On Accelerating Concurrent PCA Computations for Financial Risk Applications

Principal component analysis (PCA) is a widely used mathematical technique for dimensionality reduction that works by identifying a smaller number of linearly uncorrelated variables (principal components) to explain the variation found in a data set. PCA as a technique has applications in almost all engineering disciplines including financial engineering. In this paper, we focus on PCA computations that arise in a (financial) real time risk management system (RTRM). A RTRM system has to simultaneously compute risk measures such as value-at-risk (VaR) or haircuts for large portfolios on a frequent basis. Typically, the portfolios on which these risk measures are computed, consist of thousands of financial assets. A general framework involves computation of the correlation matrix for the assets in the portfolio followed by the application of PCA to the correlation matrix and using the obtained principal components to eventually estimate the desired risk measure.
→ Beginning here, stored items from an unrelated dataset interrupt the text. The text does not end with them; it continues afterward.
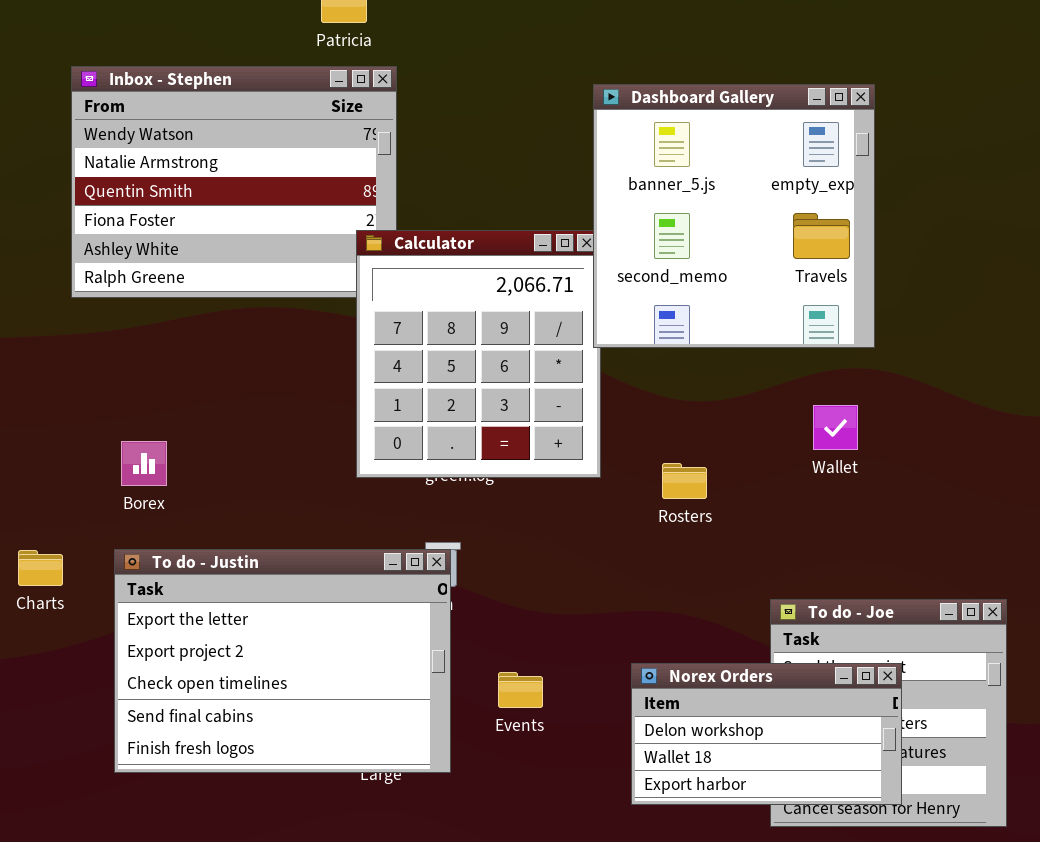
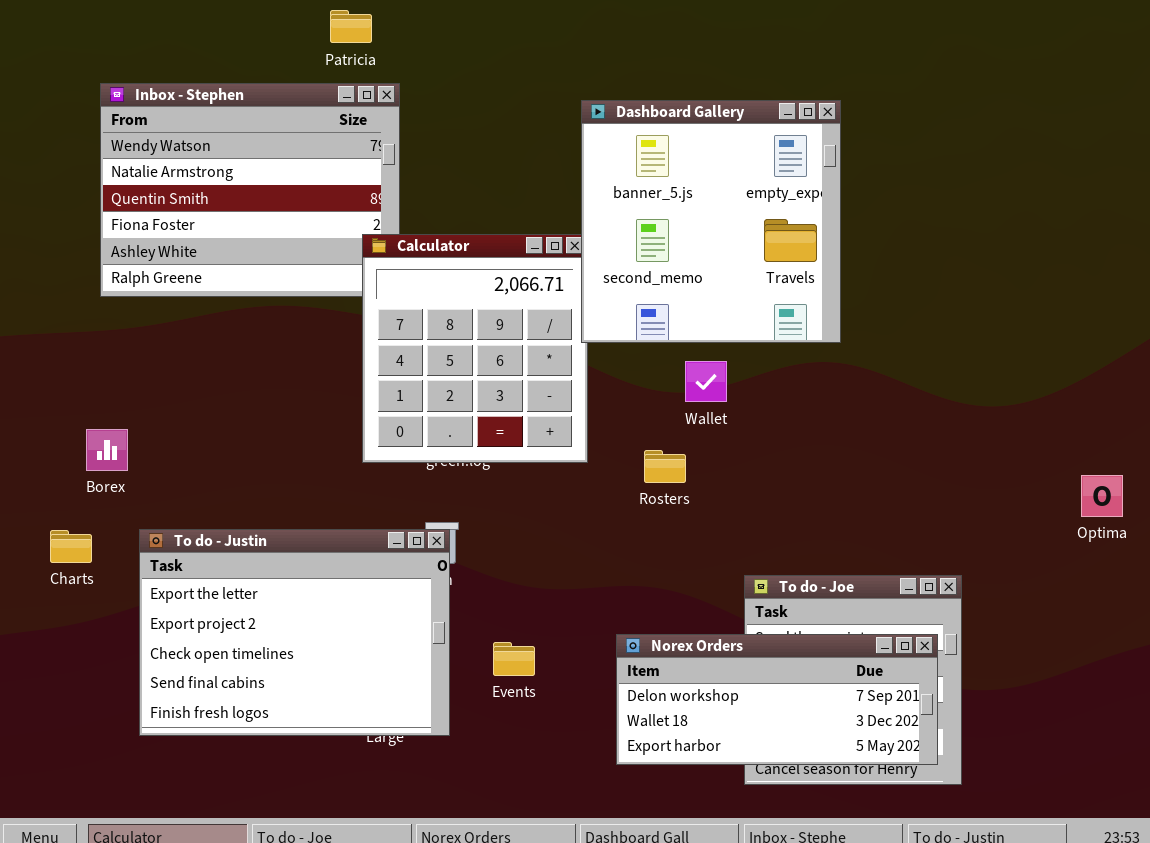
Wallet: [813,405,858,450] -> [685,361,727,402], moved
Borex: [121,441,167,486] -> [86,429,128,471], moved
Norex Orders: [631,663,902,805] -> [616,634,938,765], resized

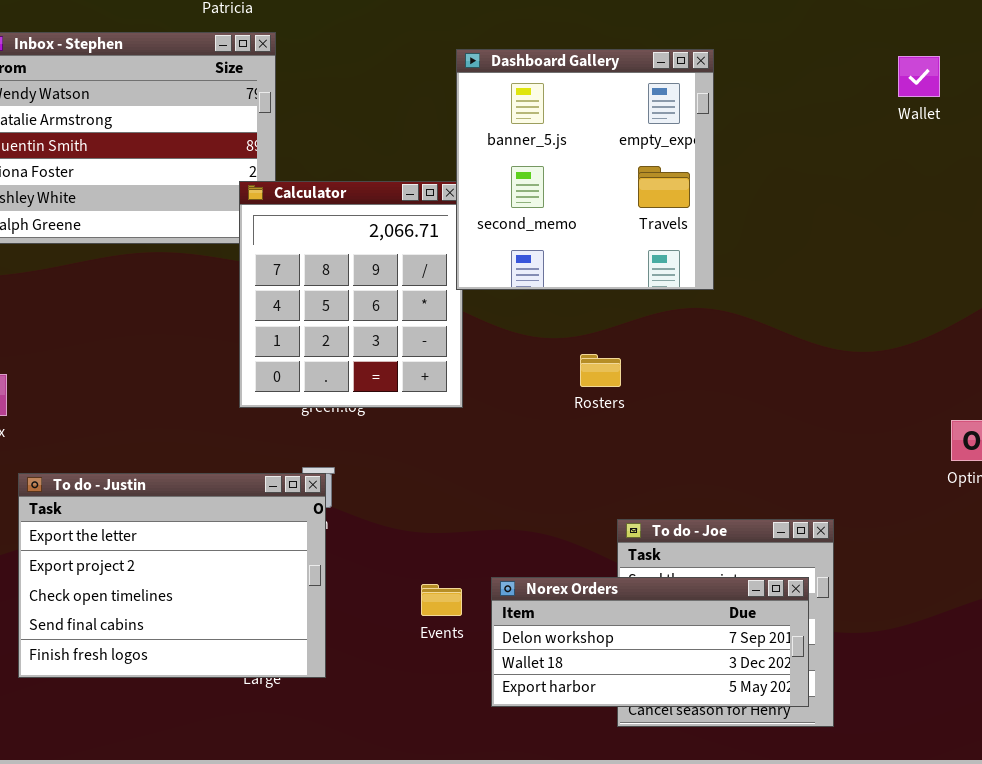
Wallet: [685,361,727,402] -> [898,56,940,97], moved
Rosters: [644,450,686,483] -> [580,354,621,387], moved
Events: [493,642,535,676] -> [421,584,462,616], moved

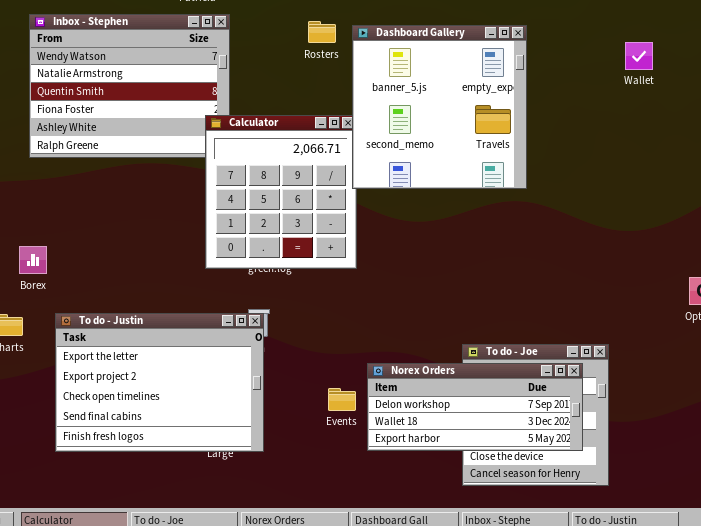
Wallet: [898,56,940,97] -> [625,42,653,70], moved
Rosters: [580,354,621,387] -> [308,21,336,43], moved
Norex Orders: [491,577,809,707] -> [367,363,583,451], moved

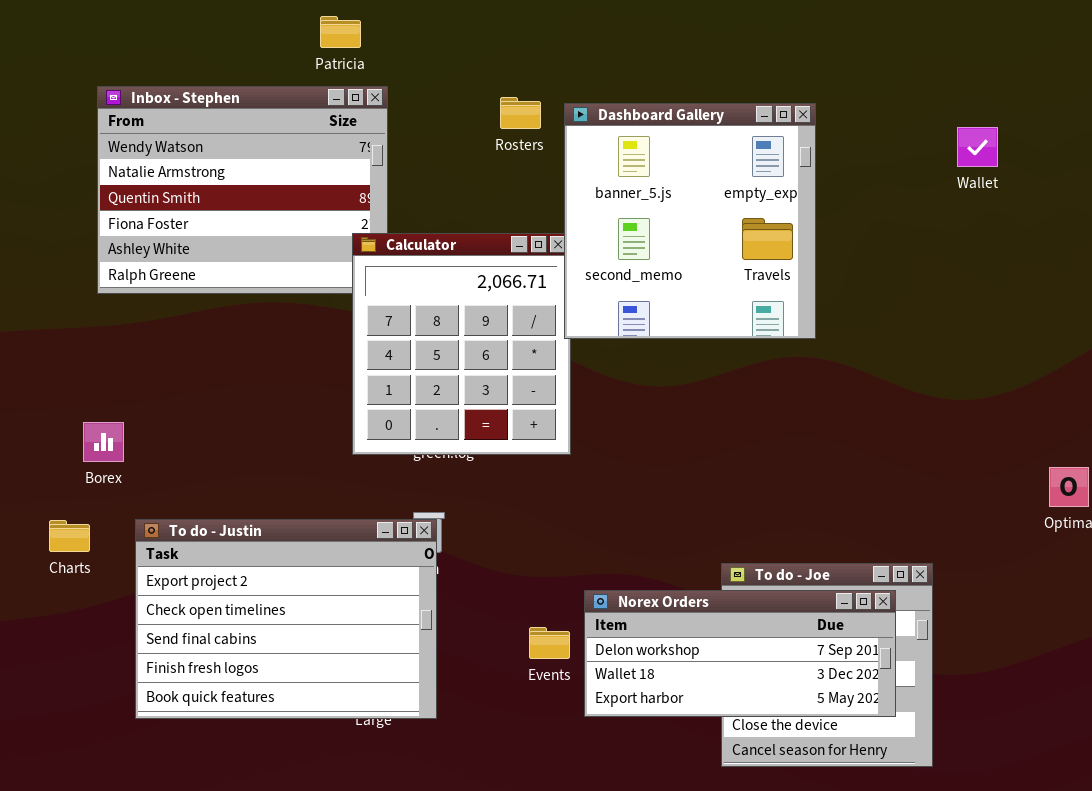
To do - Justin: [55,313,264,452] -> [135,519,437,719], scrolled down 1 row

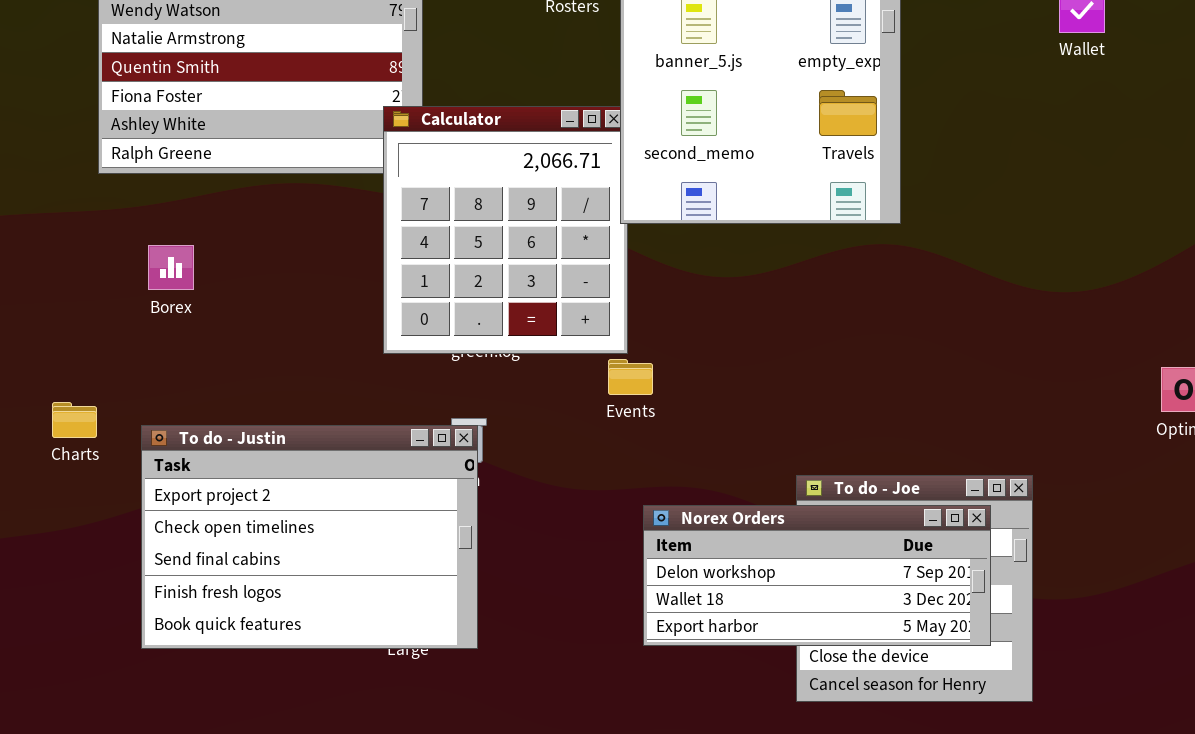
Borex: [83,422,124,462] -> [148,245,194,290], moved
Charts: [49,520,90,552] -> [52,402,97,438], moved
Events: [529,627,570,659] -> [608,359,653,395], moved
In the case of large financial institutions, there could be several such portfolios corresponding to various clients and hence PCA has to be performed simultaneously on different correlation matrices. This scenario calls for an efficient high performance implementation and scheduling of concurrent PCA requests. This exposition addresses the stated scenario by proposing a solution for concurrent processing of multiple PCA requests. Concurrent processing of multiple PCA requests is achieved through suitable load distribution and scheduling mechanisms leading to optimal utilization of compute resources. The results are demonstrated on various high performance architectures including GP-GPUs and Intel based multi-core architectures. An important component of this work is a GPU based solution for PCA using CUDA streams.